Step 1: build characterisation tests. Ask the AI to generate tests covering representative uses of UserManager. Run them against current code to capture current behaviour.

Step 2: map the dependencies. Ask the AI to list every method of UserManager, what internal state it uses, and what external code calls it. This produces a blueprint for the split.

Step 3: propose a split. Ask the AI to suggest how to break UserManager into focused classes. Review the suggestion with team input; converge on a target structure.

Step 4: execute in commits. Commit 1: extract Authenticator. Commit 2: extract ProfileService. Commit 3: extract NotificationService. And so on. After each commit, run the characterisation tests to confirm behaviour is preserved.

Step 5: remove the UserManager shell once all functionality has been extracted. Update callers to use the new classes directly.

This approach takes a few weeks rather than months of big-bang rewriting, produces reviewable commits, and preserves behaviour throughout. AI accelerates each step but does not remove the need for discipline.

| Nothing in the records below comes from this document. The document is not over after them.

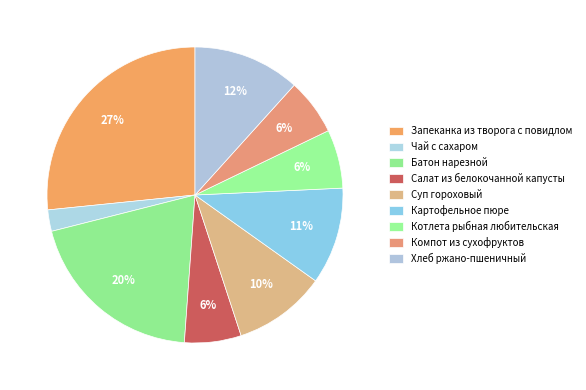

How many slices are in this pie chart?

9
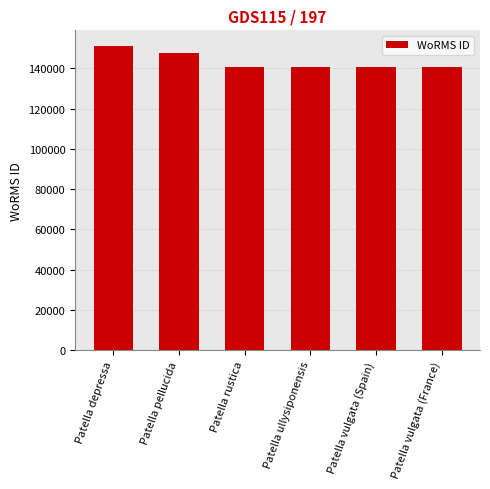

What position from the left is Patella ullysiponensis?

4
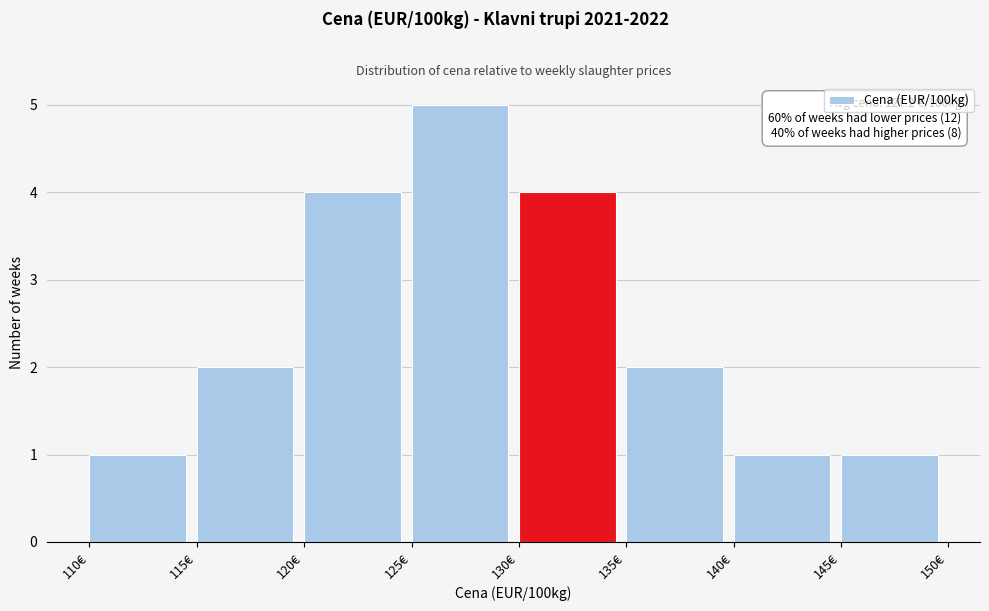

Which range on the x-axis has the tallest bar?

125 to 130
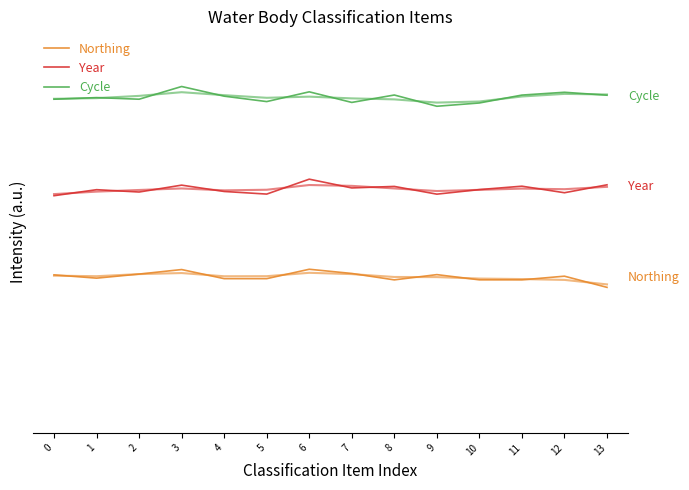

What is the average value of the Year series?

0.9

Refactor legacy code with AI only behind a characterisation test suite. Small reviewable diffs beat big rewrites every time, and AI makes the small-diff approach tractable in ways it previously was not. The refactorings that used to feel impossible because of scale are now genuinely approachable, provided you respect the discipline.

The short version

AI is genuinely useful for legacy refactoring when paired with test discipline and incremental patterns. Build characterisation tests first; map dependencies; refactor in small commits; verify behaviour preservation at every step. Language migrations, renamings, re-layerings, and god-class splits all benefit substantially from AI assistance. Avoid big-bang refactors, trust-but-verify AI claims of equivalence, and keep every diff reviewable. The gains are significant — weeks of mechanical work compress to days — but only with the discipline that makes refactoring safe in the first place. Teams who try to skip the discipline usually pay for it later, when a quiet AI-introduced behaviour change causes a production incident that no one can easily diagnose because everyone assumed the refactor preserved behaviour.